Sunday 18 December 2011

Still humble, and in need of a win

With morale slightly down, we started our fourth all-grain batch. The recipe was very similar to our first failed attempt, mostly 2-row with some medium crystal for the grain bill; a good dose of Simcoe as the bittering hop with Cascade for aroma and finishing. The goal was an IPA with some kick... and some carbonation.

With the modified mash tun working wonderfully, the brew day went very smoothly. We also got to try our new immersion wort cooling system for the first time! While somewhat of a pain to clean properly, it works great for chilling the wort after the boil. We've never really seen the cold break (unlike the hot break, which causes major goo creation), but should be getting it due to this great piece of equipment.

I heart cooper coils... also Kate Beckinsale.
Fermentation appeared to go as it was supposed to. We left it in the primary fermenter (plastic bucket) for a week, and then moved it to a secondary (glass carboy) for two weeks. It foamed and bubbled, and a solid sediment level built up at the bottom of the carboy. All good signs, as far as we know.  At the end of the two weeks, we got to try out our second set of new equipment (and the solution to our inability to achieve carbonation)... the kegging gear!

Kegging went very smoothly, and I'd definitely recommend it for others who brew at home. We might have a few cases of empty bottles that we'll never use again, but the time savings are well worth it. Oh, and I'm pretty sure we would have given up if another batch came out uncarbonated. Anyway, after a few hours of chilling and settling, we poured off the first pint and finally got the win we needed!

Foam!  YES!
It was a win, but after the initial joy passed we definitely noted some problems. It was really cloudy and had an underlying astringent taste that, while partially masked by the hops, was still very noticeable. That said, it was drinkable! And drink it we did.


  1. I'll admit, a few 'thank god's may have slipped out when we poured the first beer and it was carbonated properly.

  2. Yes, kegging is definitely the way to go, even if you end up bottling like I do. More control on the amount of carbonation and not as much waiting (more importantly!) There's a couple ways to clear it, do you use irish moss 15mins before the end of the boil? plus, after it's fermented (at least 10 days) you can move it into a cold cellar or fridge and cold crash it. By cooling it down to as close to freezing as you can get, lots of stuff will drop out, then you can rack it off into your keg. Just be sure if you have it in a carboy with an airlock, that you check religiously and top up the solution in the airlock. As it cools, it will condense and pull some into the beer, you don't want O2 getting in there. I usually put a cheap vodka in the airlock so if it goes into the beer no big deal. Better than sterilizing solution. Anyways, just a suggestion. Keep on brewing! Good luck!

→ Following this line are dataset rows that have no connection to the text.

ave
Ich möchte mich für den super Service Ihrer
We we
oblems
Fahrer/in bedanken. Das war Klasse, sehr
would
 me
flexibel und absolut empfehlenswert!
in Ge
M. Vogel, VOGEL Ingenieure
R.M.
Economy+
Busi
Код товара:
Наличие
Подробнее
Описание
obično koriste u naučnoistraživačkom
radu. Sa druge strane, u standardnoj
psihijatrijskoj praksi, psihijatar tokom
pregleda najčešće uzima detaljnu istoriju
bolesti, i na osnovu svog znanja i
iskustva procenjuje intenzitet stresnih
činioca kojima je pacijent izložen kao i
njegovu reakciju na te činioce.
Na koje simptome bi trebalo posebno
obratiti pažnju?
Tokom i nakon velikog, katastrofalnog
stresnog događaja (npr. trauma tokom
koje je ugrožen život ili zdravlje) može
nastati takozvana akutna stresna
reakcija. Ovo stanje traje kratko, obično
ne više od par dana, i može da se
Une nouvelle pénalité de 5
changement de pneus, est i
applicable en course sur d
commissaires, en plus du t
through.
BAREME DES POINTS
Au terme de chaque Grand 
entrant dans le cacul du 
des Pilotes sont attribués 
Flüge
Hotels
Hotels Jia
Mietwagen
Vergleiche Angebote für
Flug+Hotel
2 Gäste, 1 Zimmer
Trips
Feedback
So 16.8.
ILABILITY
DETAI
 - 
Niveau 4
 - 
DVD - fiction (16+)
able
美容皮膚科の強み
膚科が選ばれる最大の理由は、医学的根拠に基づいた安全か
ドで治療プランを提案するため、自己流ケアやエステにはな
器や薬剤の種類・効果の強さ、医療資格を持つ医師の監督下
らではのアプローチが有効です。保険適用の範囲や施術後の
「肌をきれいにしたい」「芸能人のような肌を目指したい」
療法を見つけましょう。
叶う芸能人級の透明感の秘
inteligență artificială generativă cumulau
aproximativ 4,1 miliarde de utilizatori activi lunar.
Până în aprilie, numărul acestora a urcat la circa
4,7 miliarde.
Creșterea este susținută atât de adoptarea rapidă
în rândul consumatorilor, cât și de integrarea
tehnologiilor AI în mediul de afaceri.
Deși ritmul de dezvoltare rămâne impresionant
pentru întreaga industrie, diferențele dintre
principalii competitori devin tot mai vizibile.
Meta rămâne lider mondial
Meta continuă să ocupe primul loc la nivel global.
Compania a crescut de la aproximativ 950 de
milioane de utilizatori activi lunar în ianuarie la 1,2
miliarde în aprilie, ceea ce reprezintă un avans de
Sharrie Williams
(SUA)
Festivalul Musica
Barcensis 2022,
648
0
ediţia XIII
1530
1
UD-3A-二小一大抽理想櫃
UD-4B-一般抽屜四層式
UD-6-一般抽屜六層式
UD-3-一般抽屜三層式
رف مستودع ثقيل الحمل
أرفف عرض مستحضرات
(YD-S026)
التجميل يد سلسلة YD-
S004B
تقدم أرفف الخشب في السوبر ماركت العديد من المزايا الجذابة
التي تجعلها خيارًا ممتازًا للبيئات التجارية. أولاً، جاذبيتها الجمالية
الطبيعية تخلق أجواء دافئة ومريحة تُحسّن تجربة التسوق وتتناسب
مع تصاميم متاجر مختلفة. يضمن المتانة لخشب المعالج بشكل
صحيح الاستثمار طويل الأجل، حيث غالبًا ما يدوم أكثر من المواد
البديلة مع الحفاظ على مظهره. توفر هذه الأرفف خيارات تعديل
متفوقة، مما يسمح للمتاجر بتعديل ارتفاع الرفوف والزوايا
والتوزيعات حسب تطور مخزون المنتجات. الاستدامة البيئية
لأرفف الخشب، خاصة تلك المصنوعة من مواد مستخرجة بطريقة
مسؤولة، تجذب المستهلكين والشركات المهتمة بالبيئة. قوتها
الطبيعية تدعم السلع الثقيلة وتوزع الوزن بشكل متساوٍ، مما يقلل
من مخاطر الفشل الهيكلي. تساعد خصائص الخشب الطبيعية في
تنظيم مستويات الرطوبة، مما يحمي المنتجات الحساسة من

  3. @Hoptomology: Thanks for the encouragement and helpful post! We didn't use a clarifying agent for the first two batches, but tried irish moss in our latest beer. It's still in the secondary, but it's already looking much clearer then our previous attempts. Updates on that will follow, as it moves into the keg next week.

    Chilling the beer sounds like a great idea, but unfortunately we're short on space. While not impossible, it'd would be very hard to take a keg of drinkable beer out of the kegerator to make room. Definitely something to remember for the future though.